Chart comprehension data:
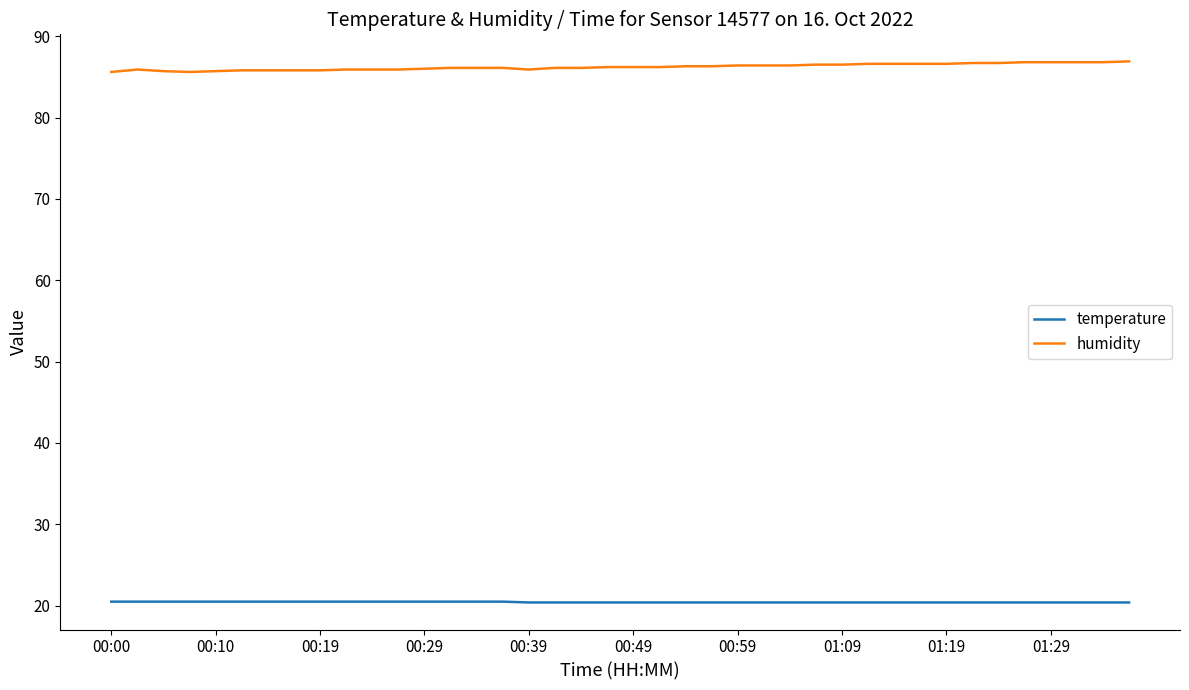

Does the chart have visible grid lines?

No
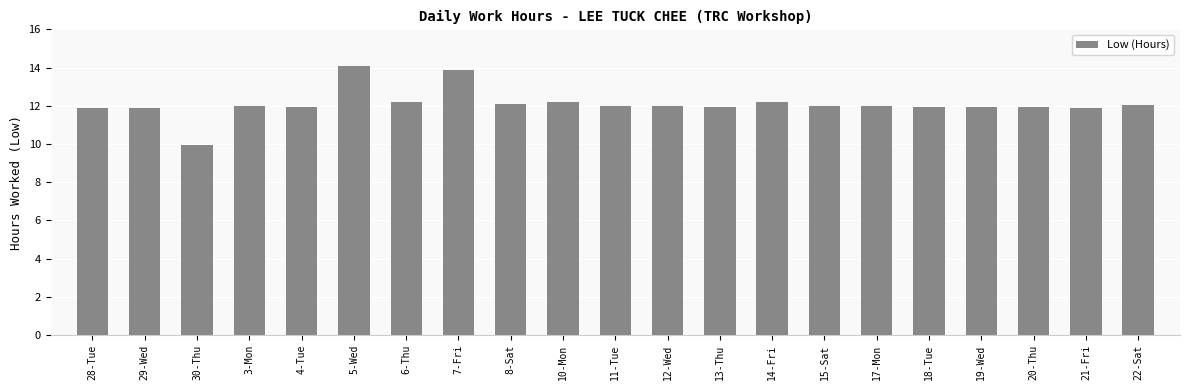

The value at 7-Fri is 24.4. True or false?

False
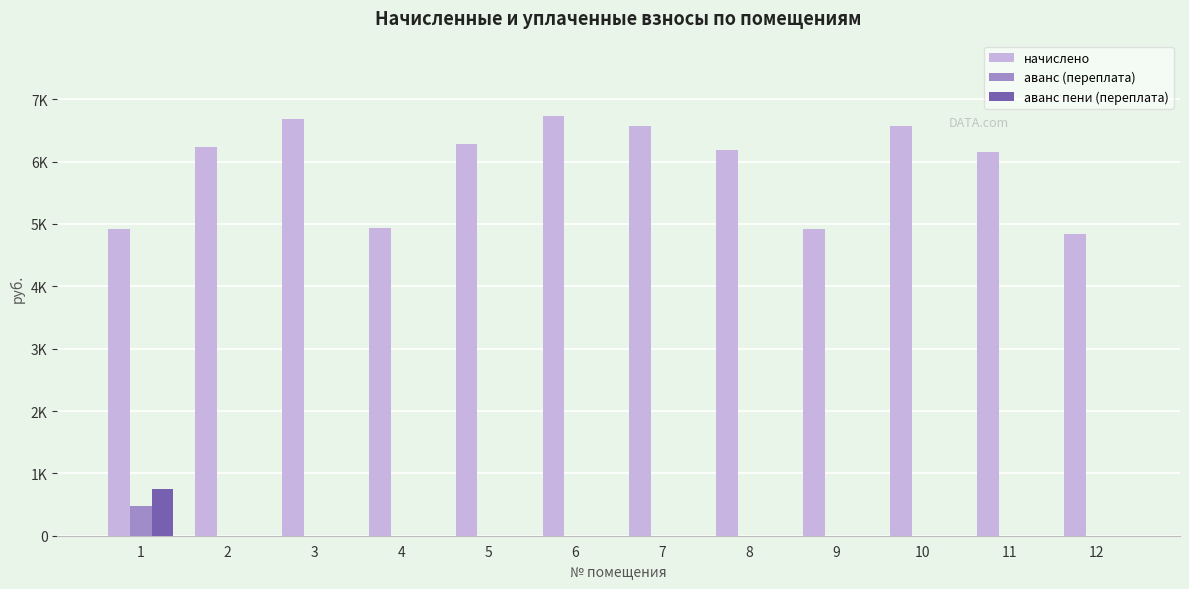

What are all the series names shown in the legend?

начислено, аванс (переплата), аванс пени (переплата)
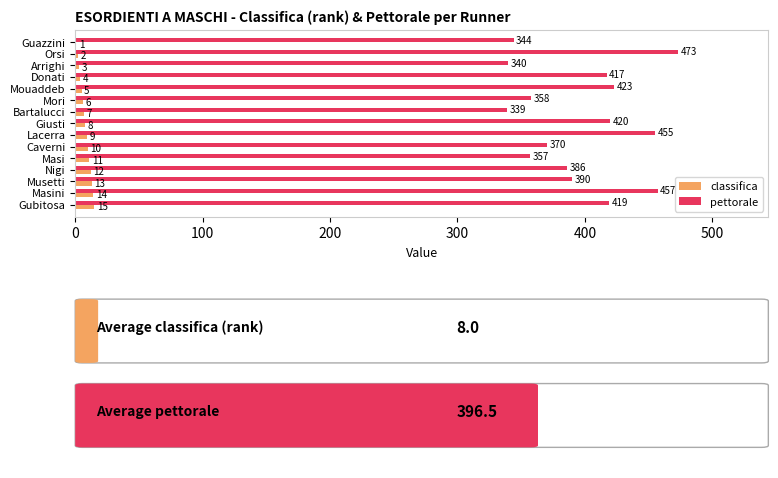

How many data points does each series have?

15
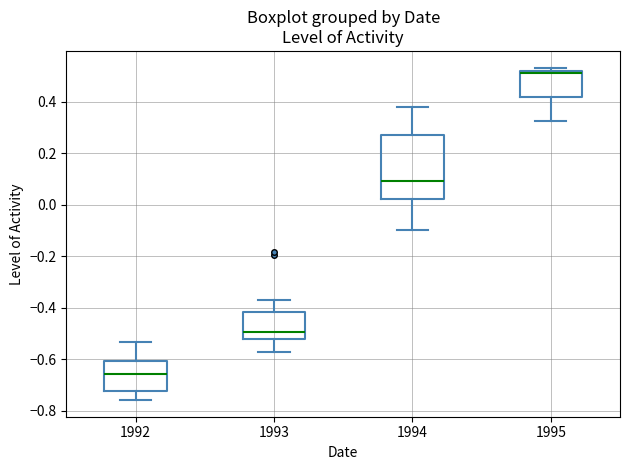

Which box is the tallest, from its lower edge to its upper edge?

1994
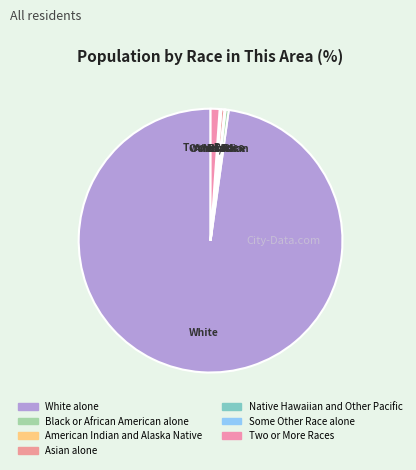

Which slice is the smallest?

Native Hawaiian and Other Pacific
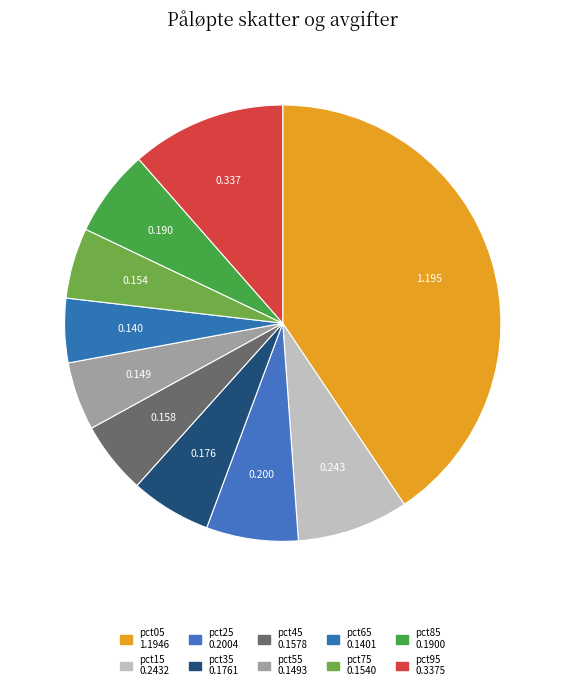

Combined, what portion of the pie is pct25 and pct95?

18.3%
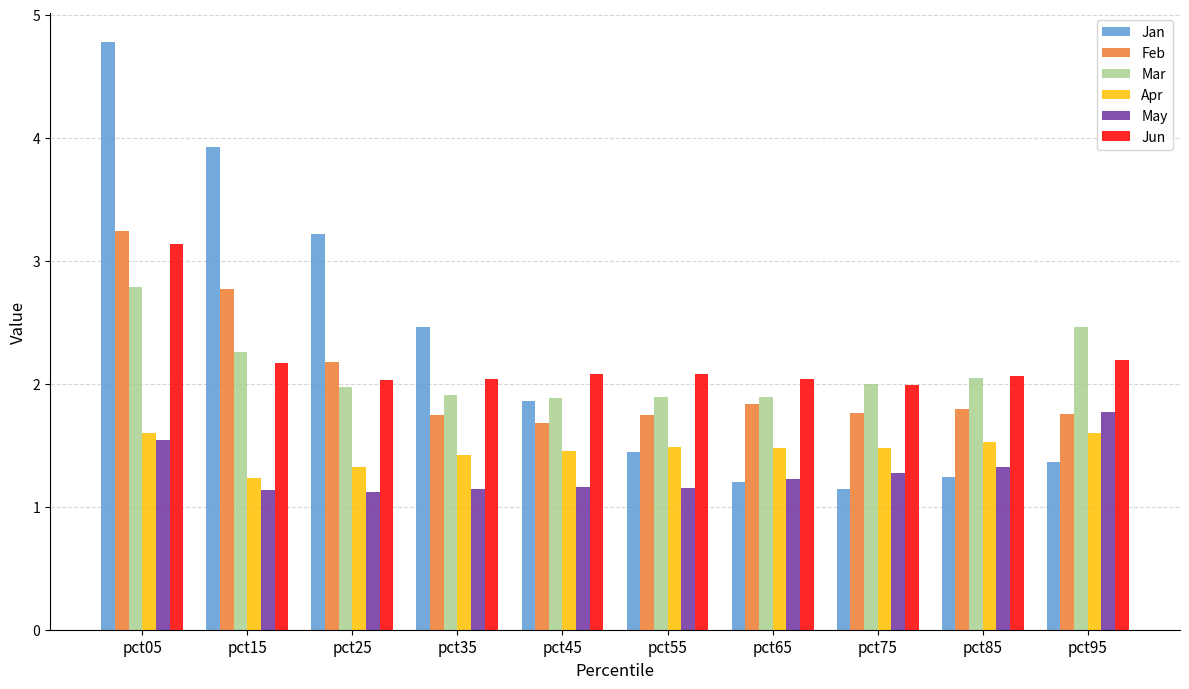

At how many categories does at least one series exceed 1?

10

### PROBLEM DESCRIPTION
Copy the lines word for word, from the line with "How many data points does each series have?" through the final line, including both. Leave the pictures out of your copy.

### RESULT
How many data points does each series have?

15

Which box is the tallest, from its lower edge to its upper edge?

1994

Which slice is the smallest?

Native Hawaiian and Other Pacific

Combined, what portion of the pie is pct25 and pct95?

18.3%

At how many categories does at least one series exceed 1?

10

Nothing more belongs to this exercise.